Thursday, May 21, 2009

Print Reporter Versus Web, and Sinister Webmaster
By JANET MASLIN writing in The New York Times, Published: May 20, 2009

“The Scarecrow” involves the serial killing of women who are abducted, violently assaulted, asphyxiated and then stuffed in car trunks. The perpetrator of these acts is a kinky beast even by the standards of novels about serial sex crimes. But the trunk murders aren’t the scary part of Michael Connelly’s new story.

Photo by Robert Azmitia
Michael Connelly
THE SCARECROW
By Michael Connelly
419 pages. Little, Brown & Company. US$27.99.


These killings are just business as usual for a crime writer as seasoned as Mr. Connelly. They seem almost humdrum in comparison with the larger fears that “The Scarecrow” summons. This book’s main character is the newspaper reporter Jack McEvoy, who was at his professional prime when he triumphed over evil in “The Poet” (1996). At that point Jack was a reporter for The Rocky Mountain News. The death of that newspaper and the slow collapse of The Los Angeles Times, where Jack has now spent seven years, create an unusually ominous backdrop.

And in “The Scarecrow,” as in “The Poet,” the insidious powers of computer technology are part of the overall menace. This time the source of evil cyber-mayhem is the Farm, an underground desert bunker that Mr. Connelly makes frighteningly plausible.

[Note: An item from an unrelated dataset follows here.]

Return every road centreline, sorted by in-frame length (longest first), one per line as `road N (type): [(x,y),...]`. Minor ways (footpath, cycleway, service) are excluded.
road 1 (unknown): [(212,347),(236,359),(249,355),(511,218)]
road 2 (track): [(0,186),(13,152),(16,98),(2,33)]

The sci-fi phantoms that once sprung from the imagination of Michael Crichton have become realities in this tale of spying, trolling, hacking, identity theft and other spookily disembodied privacy violations.
Read the full review at NYT.
Footnote:
Red cover on left US edition, darker cover on right UK (Orion) edition. Can they never agree on a cover that suits both sides of the Atlantic?